Now all of them, over 800 families are in the street. Driven out into the darkness, clutching their children, dragging the old and the sick, rushing into the night with nowhere to go.
Eight hundred families sleep tonight on bare asphalt. Not because of something they did, not because of guilt, but because a soldier decided their lives could be uprooted at midnight. Because the world decided their suffering was tolerable, ignorable, forgettable.
This is not war, it is deliberate humiliation. It is the calculated stripping away of the last fragments of dignity, forcing mothers, fathers, children, and the elderly into the streets like discarded objects. These people were not bombed out by explosions, but pushed into the night by a soldier’s whim so they might finally “learn” to leave Gaza.
And you, yes, you, reading these words, what will you do with this image? Hundreds of families stumbling into the night, infants crying in their mothers’ arms, old men collapsing on sticks, children dragging sacks bigger than their bodies. Will you scroll past it, tell yourself it is “complicated,” reassure yourself it is “politics”? Or will you admit that your silence makes you part of this?
Imagine the cold street where they now sit, pressed together for warmth, listening to distant bombs as if they were reminders that the world has erased them. Imagine the girl whose blanket is the night air itself, the boy who closes his eyes knowing there will be no home to wake to. Imagine their mothers—who cry the same way your mother would cry for you.
History is being written in these streets. Not with ink, but with bare feet on pavement. Not with speeches, but with the sobbing of children who will not be remembered. And when they vanish, do not tell yourself you didn’t know. You did. You read these words. You saw the pictures. And you chose.
This is not security. This is sadism. This is the deliberate breaking of a people under the indifferent gaze of a world too comfortable to care. And tomorrow, when the sun rises, Gaza will rise too not as a city, not as a home, but as a procession of shadows, wandering through dust and rubble. They will carry nothing but their grief, and the bitter knowledge that the world let them die in the open.

*Data to examine*
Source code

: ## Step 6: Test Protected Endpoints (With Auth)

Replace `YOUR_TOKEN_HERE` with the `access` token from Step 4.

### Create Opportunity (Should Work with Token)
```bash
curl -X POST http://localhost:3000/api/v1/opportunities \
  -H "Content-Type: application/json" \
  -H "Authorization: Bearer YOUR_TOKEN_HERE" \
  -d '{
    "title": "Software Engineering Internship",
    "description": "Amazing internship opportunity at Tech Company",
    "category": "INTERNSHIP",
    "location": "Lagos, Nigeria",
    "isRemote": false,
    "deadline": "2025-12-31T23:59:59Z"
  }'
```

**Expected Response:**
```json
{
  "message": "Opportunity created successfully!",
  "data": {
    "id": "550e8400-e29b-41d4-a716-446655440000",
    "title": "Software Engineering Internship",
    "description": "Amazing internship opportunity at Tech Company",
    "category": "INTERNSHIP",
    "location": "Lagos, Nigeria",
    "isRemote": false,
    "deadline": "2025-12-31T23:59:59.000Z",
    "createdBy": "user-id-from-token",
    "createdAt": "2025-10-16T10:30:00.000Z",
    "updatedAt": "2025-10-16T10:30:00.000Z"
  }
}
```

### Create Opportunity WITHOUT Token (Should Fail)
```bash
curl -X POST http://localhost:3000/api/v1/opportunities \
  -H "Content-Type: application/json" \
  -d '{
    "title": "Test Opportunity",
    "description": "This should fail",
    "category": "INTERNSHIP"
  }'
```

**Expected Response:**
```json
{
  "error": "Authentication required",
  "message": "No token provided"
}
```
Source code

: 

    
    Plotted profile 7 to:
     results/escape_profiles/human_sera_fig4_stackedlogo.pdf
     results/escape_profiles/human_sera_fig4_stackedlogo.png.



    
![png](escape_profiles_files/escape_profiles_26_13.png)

*What you need to do*
Copy out the entire passage above about the families forced into the streets of Gaza, word for word.

*Answer to this exercise*
Now all of them, over 800 families are in the street. Driven out into the darkness, clutching their children, dragging the old and the sick, rushing into the night with nowhere to go.
Eight hundred families sleep tonight on bare asphalt. Not because of something they did, not because of guilt, but because a soldier decided their lives could be uprooted at midnight. Because the world decided their suffering was tolerable, ignorable, forgettable.
This is not war, it is deliberate humiliation. It is the calculated stripping away of the last fragments of dignity, forcing mothers, fathers, children, and the elderly into the streets like discarded objects. These people were not bombed out by explosions, but pushed into the night by a soldier’s whim so they might finally “learn” to leave Gaza.
And you, yes, you, reading these words, what will you do with this image? Hundreds of families stumbling into the night, infants crying in their mothers’ arms, old men collapsing on sticks, children dragging sacks bigger than their bodies. Will you scroll past it, tell yourself it is “complicated,” reassure yourself it is “politics”? Or will you admit that your silence makes you part of this?
Imagine the cold street where they now sit, pressed together for warmth, listening to distant bombs as if they were reminders that the world has erased them. Imagine the girl whose blanket is the night air itself, the boy who closes his eyes knowing there will be no home to wake to. Imagine their mothers—who cry the same way your mother would cry for you.
History is being written in these streets. Not with ink, but with bare feet on pavement. Not with speeches, but with the sobbing of children who will not be remembered. And when they vanish, do not tell yourself you didn’t know. You did. You read these words. You saw the pictures. And you chose.
This is not security. This is sadism. This is the deliberate breaking of a people under the indifferent gaze of a world too comfortable to care. And tomorrow, when the sun rises, Gaza will rise too not as a city, not as a home, but as a procession of shadows, wandering through dust and rubble. They will carry nothing but their grief, and the bitter knowledge that the world let them die in the open.